Guitar Chord

In music, note names repeat in the following ascending order of 12 names.

A, A#, B, C, C#, D, D#, E, F, F#, G, G#

The note one step above G# is A, and the note five steps below B is F#. Therefore, moving 12 steps from any note returns to a note with the same name. In this problem, notes with the same name are considered the same regardless of octave.

A guitar has N strings, and each string is tuned to one of the 12 notes above. The sound made by plucking a string without pressing any fret is called that string's open note. If you press fret i and pluck the string, the note becomes i steps higher than the open note. A string whose open note is C# produces E when fret 3 is pressed.

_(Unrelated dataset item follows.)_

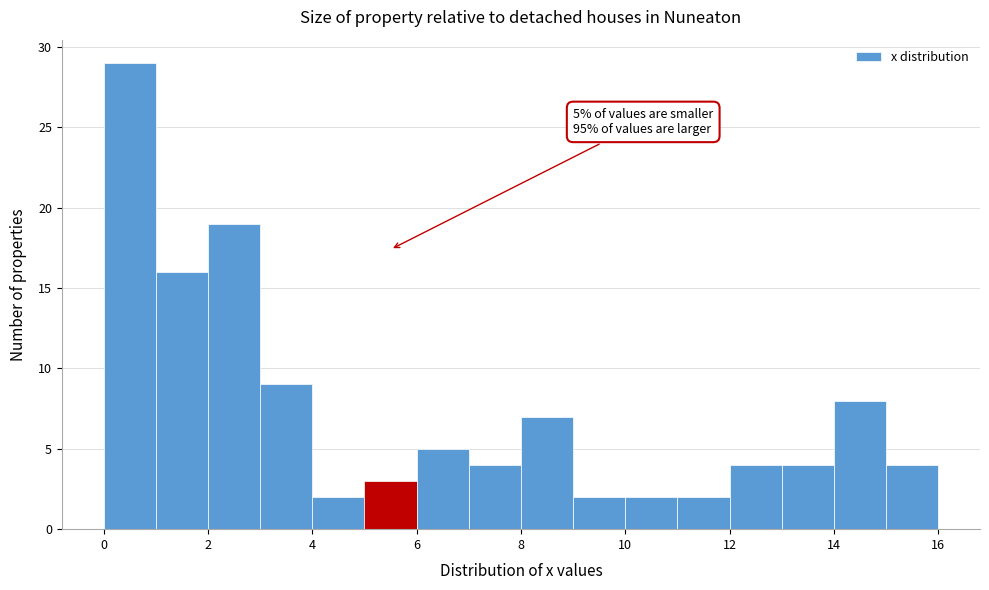

Which range on the x-axis has the tallest bar?

0 to 1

A chord is a set of distinct notes played at the same time. To play a chord, every string must produce one of the notes in the chord, and every note in the chord must be produced by at least one string.

The difficulty of a way to play a chord is determined only by the strings whose frets are pressed. Take the largest pressed fret number, subtract the smallest pressed fret number, and add 1. Open strings are not included in this calculation. If a chord can be played using only open strings, its difficulty is 0.

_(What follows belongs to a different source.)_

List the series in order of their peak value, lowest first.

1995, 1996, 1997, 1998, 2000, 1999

Given the number N of guitar strings, the open note of each string, and the M notes in a chord, find the minimum possible difficulty.

The first line contains N and M. N is the number of guitar strings, and M is the number of notes in the chord.

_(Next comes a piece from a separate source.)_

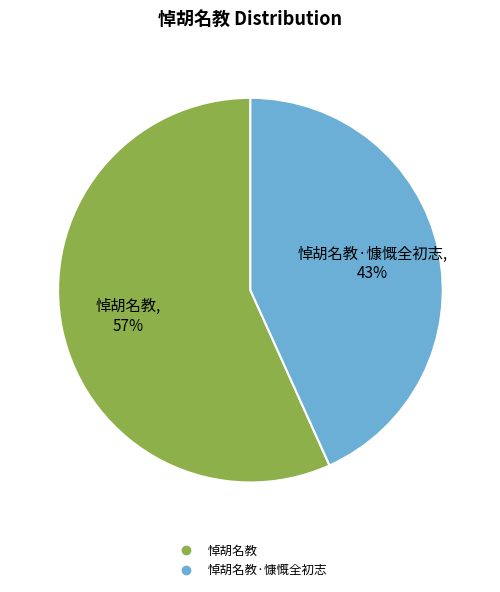

Does any single category account for the majority?

Yes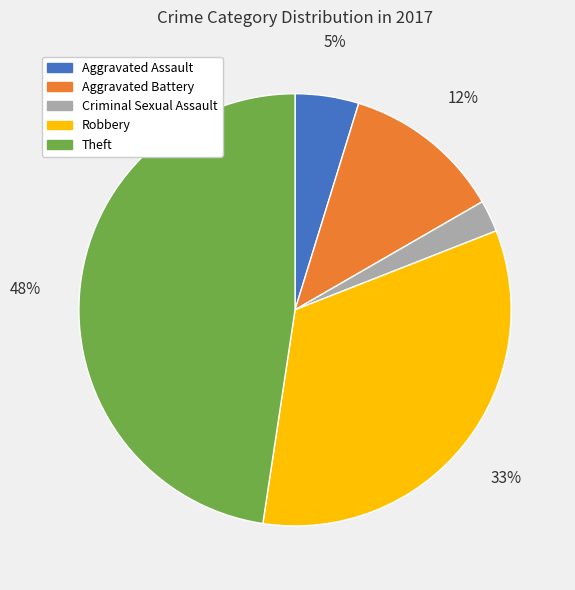

To the nearest percent, what is the average slice percentage?

20%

The second line contains N notes, the open notes of the strings. The third line contains M notes, the notes that form the chord.

The chord notes are distinct. Every note in the input is one of the 12 note names listed in the statement.

Print the minimum possible difficulty.

• 1 ≤ M ≤ N ≤ 6

Open strings are ignored when computing difficulty. It can be optimal to let some strings cover chord notes as open strings while choosing pressed frets on the remaining strings so their range is as small as possible. Compare fret numbers using the fact that note names repeat every 12 steps.